Religion
- Affiliation: Hinduism
- Deity: Shiva
- Festivals: Maha Shivratri, Navaratri

Location
- Location: Near Koliyak, Bhavnagar
- State: Gujarat
- Country: India

Architecture
- Type: Hindu temple architecture
- Creator: Bhavsinhji Takhtasinhji

= Nishkalank Mahadev Temple =

Nishkalank Mahadev Temple is a Hindu temple dedicated to Shiva, located near Koliyak in Bhavnagar district, Gujarat, India. Known for its unique setting within the Arabian Sea, the temple becomes accessible only during low tide.

== History ==
According to Hindu History, the Pandavas installed five Shivalingas here as instructed by Krishna to atone for their sins during the Mahabharata war.

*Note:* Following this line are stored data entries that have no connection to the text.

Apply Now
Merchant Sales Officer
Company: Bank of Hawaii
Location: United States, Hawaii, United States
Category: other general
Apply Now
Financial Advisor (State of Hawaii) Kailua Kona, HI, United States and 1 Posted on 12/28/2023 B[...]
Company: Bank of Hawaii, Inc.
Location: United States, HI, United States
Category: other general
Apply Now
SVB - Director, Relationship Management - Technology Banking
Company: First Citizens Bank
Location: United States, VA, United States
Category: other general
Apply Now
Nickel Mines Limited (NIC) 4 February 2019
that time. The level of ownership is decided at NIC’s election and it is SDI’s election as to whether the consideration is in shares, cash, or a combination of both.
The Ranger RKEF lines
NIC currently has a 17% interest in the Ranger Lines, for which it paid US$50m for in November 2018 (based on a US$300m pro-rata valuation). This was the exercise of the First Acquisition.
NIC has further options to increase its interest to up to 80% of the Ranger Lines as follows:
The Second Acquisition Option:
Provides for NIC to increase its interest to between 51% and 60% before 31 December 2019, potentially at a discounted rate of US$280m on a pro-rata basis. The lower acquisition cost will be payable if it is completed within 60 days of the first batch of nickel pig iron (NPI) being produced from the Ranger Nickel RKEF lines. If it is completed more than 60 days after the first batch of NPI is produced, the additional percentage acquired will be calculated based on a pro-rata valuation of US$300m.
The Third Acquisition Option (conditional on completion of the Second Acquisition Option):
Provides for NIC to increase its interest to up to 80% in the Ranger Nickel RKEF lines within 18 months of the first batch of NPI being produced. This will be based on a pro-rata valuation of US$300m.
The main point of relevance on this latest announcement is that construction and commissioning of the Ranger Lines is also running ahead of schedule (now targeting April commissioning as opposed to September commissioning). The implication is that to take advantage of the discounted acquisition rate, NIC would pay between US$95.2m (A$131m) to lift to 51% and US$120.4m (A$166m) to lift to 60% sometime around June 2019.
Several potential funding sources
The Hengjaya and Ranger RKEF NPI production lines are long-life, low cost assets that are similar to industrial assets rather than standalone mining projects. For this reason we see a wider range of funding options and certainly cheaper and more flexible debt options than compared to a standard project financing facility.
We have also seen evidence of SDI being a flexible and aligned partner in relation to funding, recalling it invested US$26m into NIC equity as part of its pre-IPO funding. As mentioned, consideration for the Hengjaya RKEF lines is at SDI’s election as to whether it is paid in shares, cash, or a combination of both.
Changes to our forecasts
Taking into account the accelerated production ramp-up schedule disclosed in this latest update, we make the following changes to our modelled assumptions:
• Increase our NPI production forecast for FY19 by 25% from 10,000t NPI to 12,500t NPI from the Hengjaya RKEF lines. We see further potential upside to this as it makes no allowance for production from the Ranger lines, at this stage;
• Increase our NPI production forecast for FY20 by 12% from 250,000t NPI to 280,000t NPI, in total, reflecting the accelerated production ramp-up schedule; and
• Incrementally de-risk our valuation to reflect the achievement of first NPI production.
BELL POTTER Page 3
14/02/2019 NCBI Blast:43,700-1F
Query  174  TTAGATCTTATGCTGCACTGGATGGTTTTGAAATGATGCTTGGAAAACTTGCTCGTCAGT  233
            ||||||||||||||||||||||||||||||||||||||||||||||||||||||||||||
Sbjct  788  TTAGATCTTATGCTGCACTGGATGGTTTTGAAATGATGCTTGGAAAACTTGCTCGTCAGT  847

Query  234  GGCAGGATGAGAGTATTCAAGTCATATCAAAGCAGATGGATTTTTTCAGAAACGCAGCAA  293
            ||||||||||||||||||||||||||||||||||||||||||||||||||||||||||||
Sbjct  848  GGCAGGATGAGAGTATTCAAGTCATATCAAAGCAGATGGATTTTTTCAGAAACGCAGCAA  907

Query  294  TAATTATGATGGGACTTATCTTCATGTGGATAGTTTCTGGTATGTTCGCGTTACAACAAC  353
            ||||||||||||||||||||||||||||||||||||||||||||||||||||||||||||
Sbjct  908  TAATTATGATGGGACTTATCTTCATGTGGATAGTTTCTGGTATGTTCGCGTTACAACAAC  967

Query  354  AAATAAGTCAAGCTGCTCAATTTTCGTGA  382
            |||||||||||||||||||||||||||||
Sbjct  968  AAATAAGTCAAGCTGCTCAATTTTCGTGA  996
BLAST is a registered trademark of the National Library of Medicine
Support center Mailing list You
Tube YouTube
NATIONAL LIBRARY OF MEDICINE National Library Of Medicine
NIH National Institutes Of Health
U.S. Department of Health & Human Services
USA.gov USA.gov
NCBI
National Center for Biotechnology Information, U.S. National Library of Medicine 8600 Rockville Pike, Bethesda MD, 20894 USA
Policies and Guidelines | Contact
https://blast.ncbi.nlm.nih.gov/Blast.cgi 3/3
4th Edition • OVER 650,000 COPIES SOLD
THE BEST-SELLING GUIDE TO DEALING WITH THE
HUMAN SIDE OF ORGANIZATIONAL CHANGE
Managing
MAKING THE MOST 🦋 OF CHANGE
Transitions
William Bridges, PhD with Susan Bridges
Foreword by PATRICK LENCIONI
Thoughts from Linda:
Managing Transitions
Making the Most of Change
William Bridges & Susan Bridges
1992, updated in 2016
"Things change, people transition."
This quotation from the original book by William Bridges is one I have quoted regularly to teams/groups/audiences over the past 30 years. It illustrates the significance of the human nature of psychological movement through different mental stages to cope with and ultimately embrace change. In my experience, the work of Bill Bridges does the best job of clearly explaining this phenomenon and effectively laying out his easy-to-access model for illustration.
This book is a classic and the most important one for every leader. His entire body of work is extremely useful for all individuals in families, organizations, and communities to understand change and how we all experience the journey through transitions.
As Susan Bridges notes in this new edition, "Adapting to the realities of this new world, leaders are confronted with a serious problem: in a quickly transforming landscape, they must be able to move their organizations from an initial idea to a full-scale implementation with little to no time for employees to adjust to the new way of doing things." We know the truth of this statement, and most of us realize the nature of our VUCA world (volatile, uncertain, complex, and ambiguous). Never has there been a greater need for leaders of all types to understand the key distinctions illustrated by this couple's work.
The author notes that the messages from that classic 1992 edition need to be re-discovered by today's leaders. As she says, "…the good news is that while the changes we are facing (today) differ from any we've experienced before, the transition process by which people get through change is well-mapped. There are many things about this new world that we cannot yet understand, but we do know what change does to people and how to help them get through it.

Constructed in the 18th century by Bhavsinhji Takhtasinhji, the ruler of Bhavnagar, Nishkalank Mahadev Temple is believed to be established on the precise location where Shiva appeared in a dream to the ruler.

== Beliefs and rituals ==
Devotees believe that praying at this temple helps in cleansing of sins. The site attracts pilgrims especially during low tide when the Shivalingas are visible and accessible. Rituals include traditional prayers and offerings to Lord Shiva.

== Current scenario ==
The temple is managed by a local trust and hosts large gatherings during Hindu festivals like Maha Shivratri and Navaratri. Despite its challenging location, it remains a popular pilgrimage site, drawing visitors from across the region.